The United States Court of Appeals has upheld a previous ruling that Nintendo did not infringe on patents held by Motiva LLC.
The US International Trade Commission said in January that Motiva's sole use of its patents was to engage in a lawsuit against Nintendo, and subsequently ruled in favour of the Mario owner.
The lawsuit had been ongoing since 2008 when Motiva sued Nintendo, with the latter company arguing that the former had no intention of using the patents to either create its own products or license the products to another company.
Motiva held US patent numbers 7,292,151 and 7,492,268, which involved a peripheral for measuring the movement of its user.

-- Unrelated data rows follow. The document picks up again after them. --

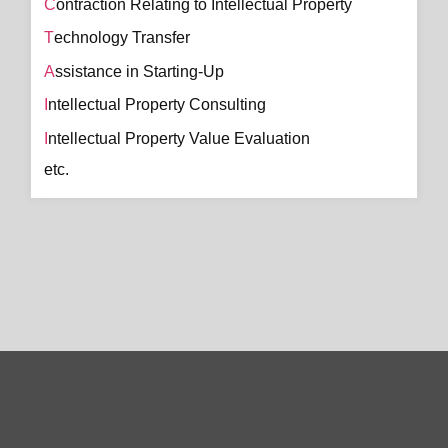
Contraction Relating to Intellectual Property
Technology Transfer
Assistance in Starting-Up
Intellectual Property Consulting
Intellectual Property Value Evaluation
etc.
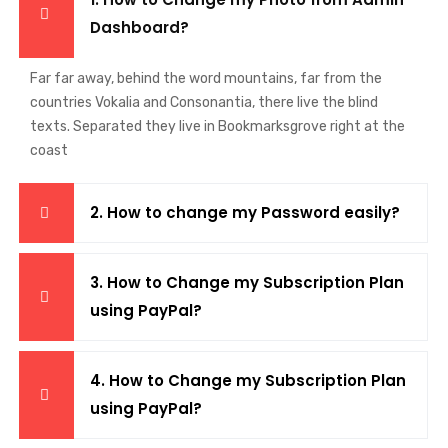
Dashboard?
Far far away, behind the word mountains, far from the
countries Vokalia and Consonantia, there live the blind
texts. Separated they live in Bookmarksgrove right at the
coast
2. How to change my Password easily?
3. How to Change my Subscription Plan
using PayPal?
4. How to Change my Subscription Plan
using PayPal?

"Motiva was never close to launching a product incorporating the patented technology--nor did any partners show any interest in doing so, for years before or any time after the launch of the Wii. Motiva's only remaining prototype was a product far from completion, and a multitude of development and testing steps remained prior to finalising a product for production. Moreover, the evidence demonstrated that Motiva's litigation was targeted at financial gains, not at encouraging adoption of Motiva's patented technology," wrote Circuit Judge Sharon Prost in the ruling.
"We are very pleased with this result," said Nintendo deputy general counsel Richard Medway in a press release. "The court confirmed that Motiva's sole activity, litigation against Nintendo, did not satisfy the ITC's domestic industry requirement."
"Nintendo has a passionate tradition of developing innovative products while respecting the intellectual property rights of others. We vigorously defend patent lawsuits when we firmly believe that we have not infringed another party's patent."